My chest seized, breath catching hard. The bond scar. It had been quiet for months, an ember nearly cold. Now it flared up with a heat that had my breath catching in my throat.

No. He couldn't be here. He wasn't supposed to be here. The briefings had been compartmentalized—they'd told us we'd be working with a research team, but they'd never given us names, never shown us photos. I'd assumed... I'd hoped...

Footsteps. Coming closer.

I should move. Run. Lock myself in my room and pretend I hadn't heard anything.

I couldn't move.

Nathan stepped around the corner.

He saw me at the same instant I saw him.

He looked exactly the same. Dark hair, sharp features, the kind of controlled posture that came from always being watched, always being in charge.

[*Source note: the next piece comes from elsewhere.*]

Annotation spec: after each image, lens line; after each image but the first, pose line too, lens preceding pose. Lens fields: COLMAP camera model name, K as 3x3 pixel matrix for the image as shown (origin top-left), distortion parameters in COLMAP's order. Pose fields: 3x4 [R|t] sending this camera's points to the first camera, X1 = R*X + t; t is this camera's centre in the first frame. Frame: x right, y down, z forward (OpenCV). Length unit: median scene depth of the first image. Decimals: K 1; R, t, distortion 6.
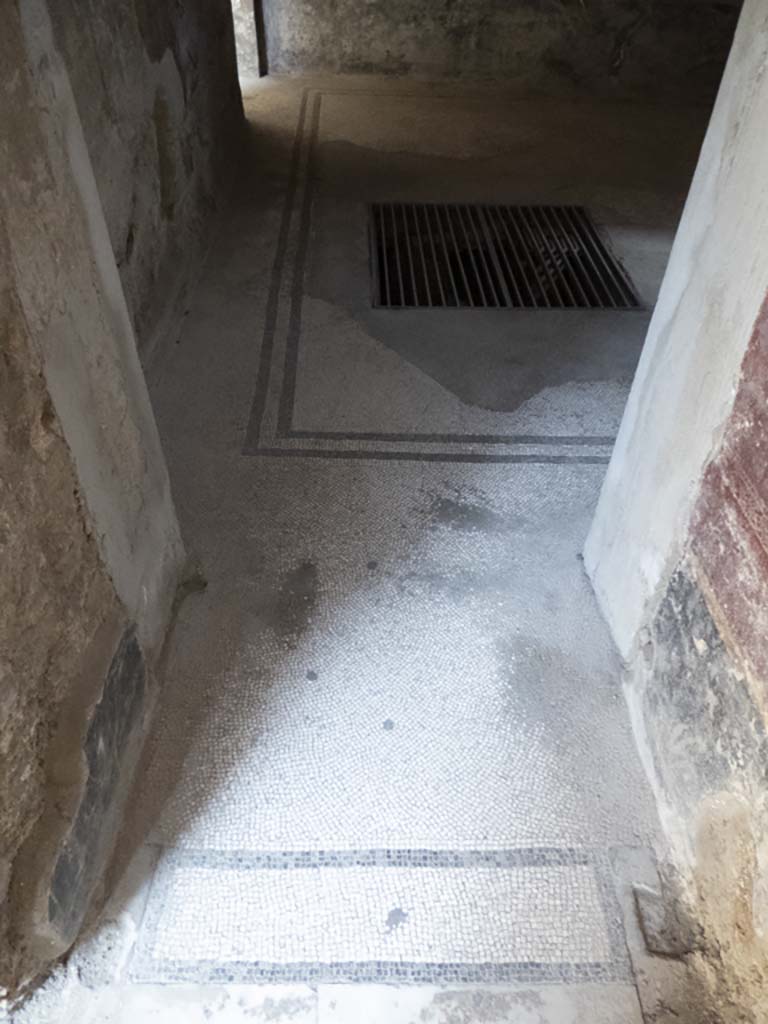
lens RADIAL K [[729.8, 0, 383.2], [0, 729.8, 511.3], [0, 0, 1]] dist [-0.055766, 0.042610]
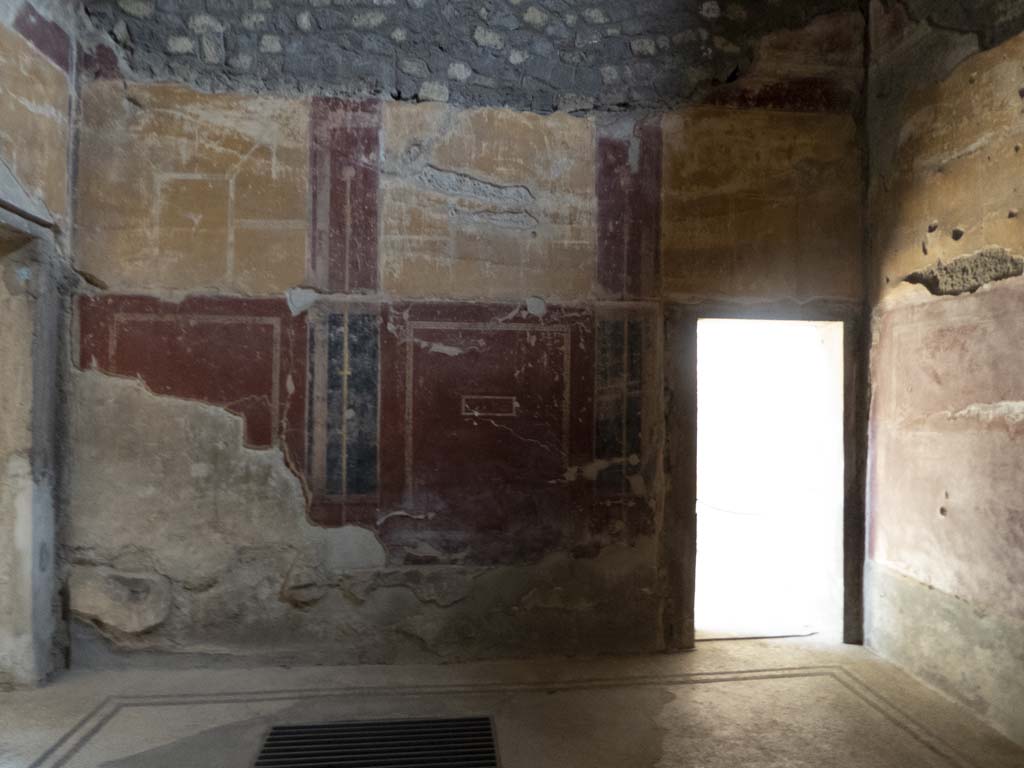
lens RADIAL K [[729.8, 0, 512.3], [0, 729.8, 387.0], [0, 0, 1]] dist [-0.055766, 0.042610]
pose [[0.091574, -0.017976, -0.995636, 1.570121], [-0.693553, 0.716309, -0.076723, -1.107476], [0.714562, 0.697552, 0.053128, 1.030983]]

He wore dark trousers and a grey sweater, sleeves pushed to his elbows.

Practical. Professional. Devastatingly familiar.

And behind him was Megan. She looked different. Hair shorter, styled differently but still immaculate. But her eyes were the same—sharp, assessing, and when they landed on me, something flickered across her face. Surprise. Recognition. Maybe guilt. Maybe nothing at all.